----- Data extracts
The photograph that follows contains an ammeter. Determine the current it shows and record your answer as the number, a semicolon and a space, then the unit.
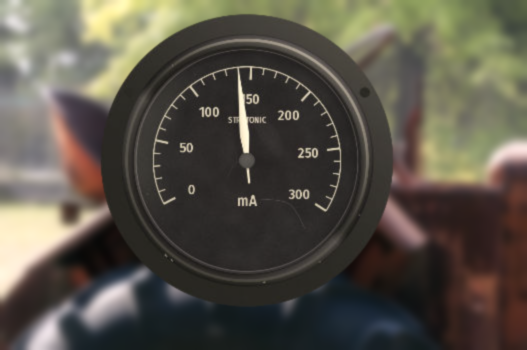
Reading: 140; mA
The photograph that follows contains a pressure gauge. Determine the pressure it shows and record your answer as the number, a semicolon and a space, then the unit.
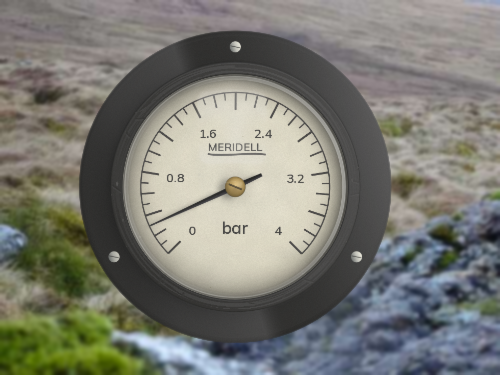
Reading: 0.3; bar
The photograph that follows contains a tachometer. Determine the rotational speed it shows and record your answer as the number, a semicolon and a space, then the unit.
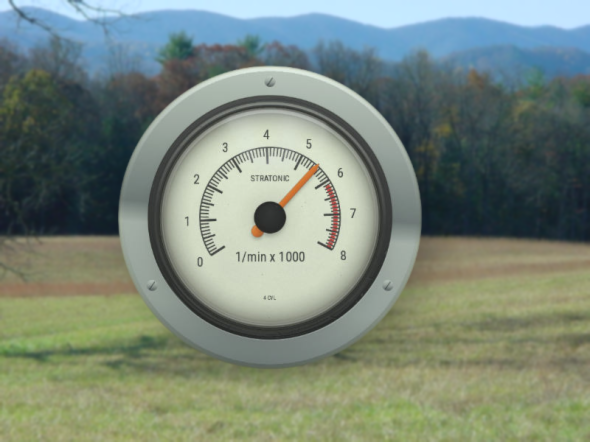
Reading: 5500; rpm
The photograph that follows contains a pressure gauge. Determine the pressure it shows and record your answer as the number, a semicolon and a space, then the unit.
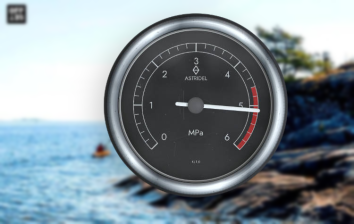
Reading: 5.1; MPa
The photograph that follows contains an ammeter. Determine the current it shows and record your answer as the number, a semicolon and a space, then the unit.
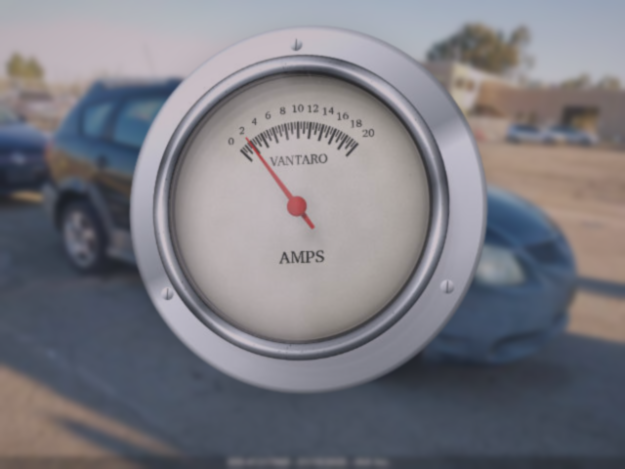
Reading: 2; A
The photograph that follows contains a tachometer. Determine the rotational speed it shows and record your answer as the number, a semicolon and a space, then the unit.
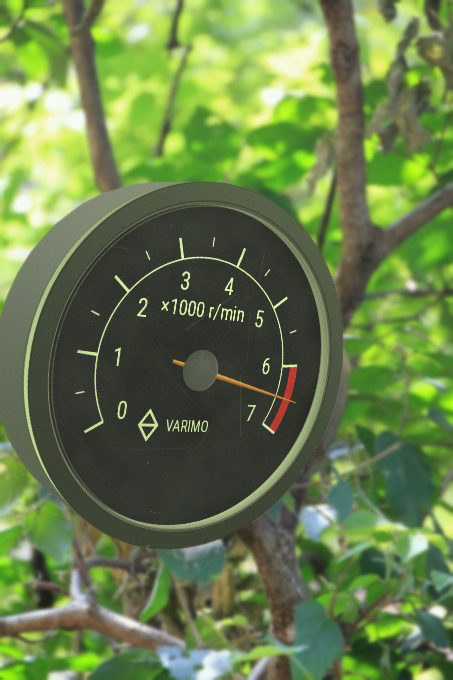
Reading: 6500; rpm
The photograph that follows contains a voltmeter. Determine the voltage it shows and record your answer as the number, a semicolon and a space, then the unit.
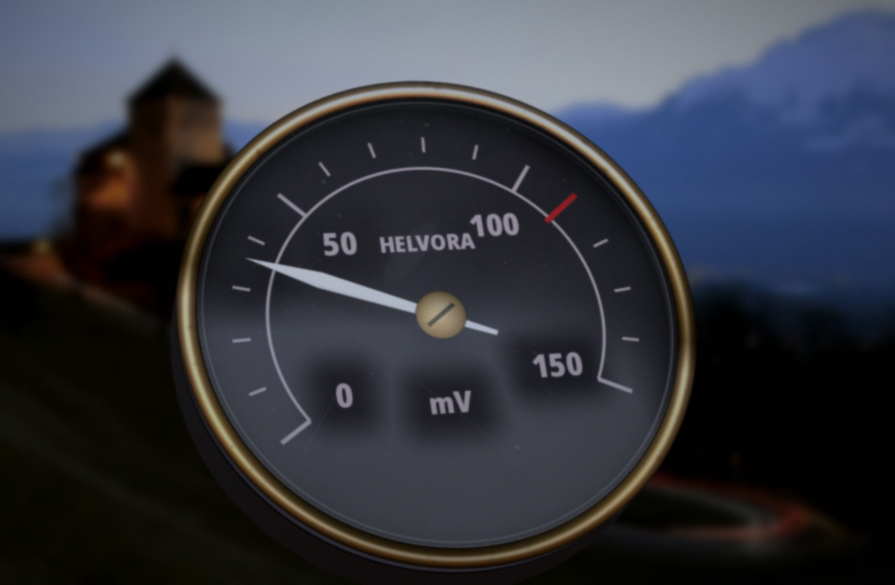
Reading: 35; mV
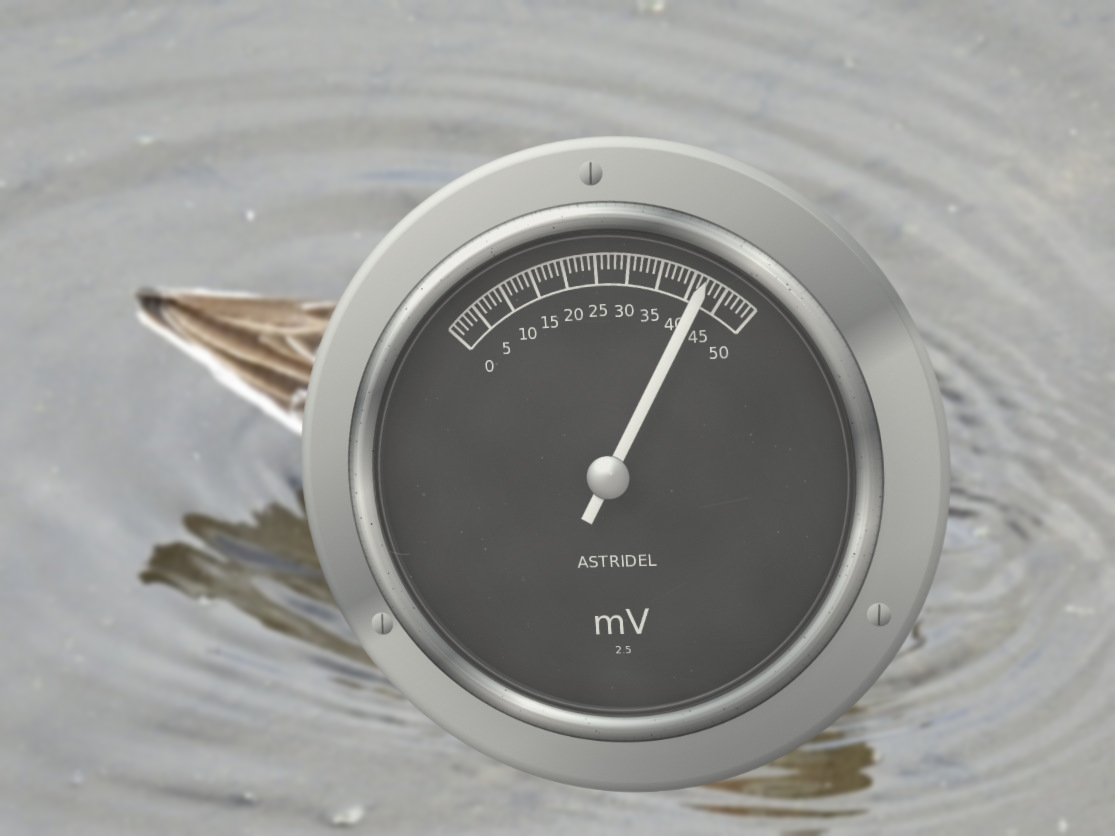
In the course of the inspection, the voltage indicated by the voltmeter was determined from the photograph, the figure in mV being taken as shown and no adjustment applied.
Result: 42 mV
----------
* **What to do**:
Reproduce the material with "photograph" renamed to "image" wherever it occurs, leaving everything else unchanged. Omit the pictures.

* **The answer**:
The image that follows contains an ammeter. Determine the current it shows and record your answer as the number, a semicolon and a space, then the unit.
Reading: 140; mA
The image that follows contains a pressure gauge. Determine the pressure it shows and record your answer as the number, a semicolon and a space, then the unit.
Reading: 0.3; bar
The image that follows contains a tachometer. Determine the rotational speed it shows and record your answer as the number, a semicolon and a space, then the unit.
Reading: 5500; rpm
The image that follows contains a pressure gauge. Determine the pressure it shows and record your answer as the number, a semicolon and a space, then the unit.
Reading: 5.1; MPa
The image that follows contains an ammeter. Determine the current it shows and record your answer as the number, a semicolon and a space, then the unit.
Reading: 2; A
The image that follows contains a tachometer. Determine the rotational speed it shows and record your answer as the number, a semicolon and a space, then the unit.
Reading: 6500; rpm
The image that follows contains a voltmeter. Determine the voltage it shows and record your answer as the number, a semicolon and a space, then the unit.
Reading: 35; mV
In the course of the inspection, the voltage indicated by the voltmeter was determined from the image, the figure in mV being taken as shown and no adjustment applied.
Result: 42 mV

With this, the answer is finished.